[[ MATERIAL PROVIDED, beginning ]]
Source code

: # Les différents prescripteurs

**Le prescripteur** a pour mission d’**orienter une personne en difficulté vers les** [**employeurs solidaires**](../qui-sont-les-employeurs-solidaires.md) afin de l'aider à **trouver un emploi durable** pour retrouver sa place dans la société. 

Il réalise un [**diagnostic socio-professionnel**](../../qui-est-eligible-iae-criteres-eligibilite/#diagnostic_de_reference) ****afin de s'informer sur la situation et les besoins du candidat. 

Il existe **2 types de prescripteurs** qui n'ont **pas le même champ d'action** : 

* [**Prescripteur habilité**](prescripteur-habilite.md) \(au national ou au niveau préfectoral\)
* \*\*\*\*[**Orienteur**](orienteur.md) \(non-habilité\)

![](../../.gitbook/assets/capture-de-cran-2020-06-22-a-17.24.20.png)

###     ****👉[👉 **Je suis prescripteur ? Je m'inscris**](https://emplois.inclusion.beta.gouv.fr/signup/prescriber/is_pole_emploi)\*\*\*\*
[[ MATERIAL PROVIDED, end ]]
WHAT THIS TASK INVOLVES = A verbatim copy of the listing is needed.

RESULT OF THIS EXERCISE =
Source code

: # Les différents prescripteurs

**Le prescripteur** a pour mission d’**orienter une personne en difficulté vers les** [**employeurs solidaires**](../qui-sont-les-employeurs-solidaires.md) afin de l'aider à **trouver un emploi durable** pour retrouver sa place dans la société. 

Il réalise un [**diagnostic socio-professionnel**](../../qui-est-eligible-iae-criteres-eligibilite/#diagnostic_de_reference) ****afin de s'informer sur la situation et les besoins du candidat. 

Il existe **2 types de prescripteurs** qui n'ont **pas le même champ d'action** : 

* [**Prescripteur habilité**](prescripteur-habilite.md) \(au national ou au niveau préfectoral\)
* \*\*\*\*[**Orienteur**](orienteur.md) \(non-habilité\)

![](../../.gitbook/assets/capture-de-cran-2020-06-22-a-17.24.20.png)

###     ****👉[👉 **Je suis prescripteur ? Je m'inscris**](https://emplois.inclusion.beta.gouv.fr/signup/prescriber/is_pole_emploi)\*\*\*\*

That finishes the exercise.